Wednesday, October 31, 2012

Momentary states of madness

Today was another happy day under my sky. The main culprit in the singing occurred in the class I was telling you about yesterday, came after me on the hallway and apologized for his deed and blamed his action on a "momentary state of madness". Later on we had the class together and he asked me nicely if he could answer at the lesson. After grading others, he asked if he could hope at a five today five his answers, as to balance a bit the 2 taken yesterday. And that concluded the problems between us.

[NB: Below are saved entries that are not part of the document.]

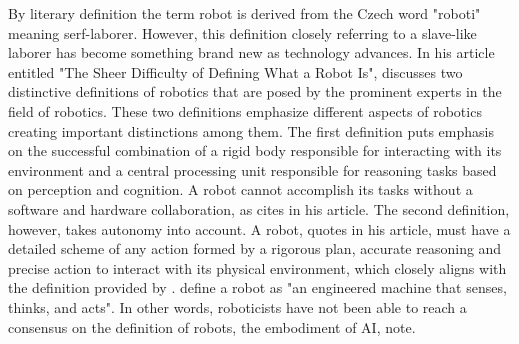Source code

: \documentclass[man]{apa6}
\begin{document}
By literary definition the term robot is derived from the Czech word "roboti" meaning serf-laborer. 
However, this definition closely referring to a slave-like laborer has become something brand new as technology advances.
In his article entitled "The Sheer Difficulty of Defining What a Robot Is",  discusses two distinctive definitions of robotics that are posed by the prominent experts in the field of robotics.
These two definitions emphasize different aspects of robotics creating important distinctions among them.
The first definition puts emphasis on the successful combination of a rigid body responsible for interacting with its environment and a central processing unit responsible for reasoning tasks based on perception and cognition.
A robot cannot accomplish its tasks without a software and hardware collaboration, as  cites in his article.
The second definition, however, takes autonomy into account.
A robot,  quotes in his article, must have a detailed scheme of any action formed by a rigorous plan, accurate reasoning and precise action to interact with its physical environment, which closely aligns with the definition provided by \citeauthor{lin} \citeyear{lin}. 
\citeauthor{lin} \citeyear[p.~943]{lin} define a robot as "an engineered machine that senses, thinks, and acts".
In other words, roboticists have not been able  to reach a consensus on the definition of robots, the embodiment of AI,  note.
\par
\end{document}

Talking about "momentary states of madness" reminded me of a feeling I had today. A friend I went out, began explaining to me why she didn't join me to a recent party. She mentioned a jealousy fit she threw her husband that night because of a Facebook page she discovered on his laptop. She told me the whole story of her creative mind working up an entire love story between that woman on the Facebook page and her husband. Now, thinking in retrospective she knew perfectly well that she didn't have a real reason to imagine all that, that she should have thought at a reasonable explanation for that page because her husband had been the most faithful partner for the last eight years. Hearing her telling me the whole story, reminded me of similar moments I had. I know that generally I and most of women behave like reasonable beings but one in a while we seem to lose our minds. I think it's a flaw in our making. I remember once I dumped my boyfriend, who cared a lot for me and was a perfect partner, because I didn't like how we looked together and imagined people were looking strangely at us.When we happen to cross paths, I still see in his eyes that he considers me a bit mad.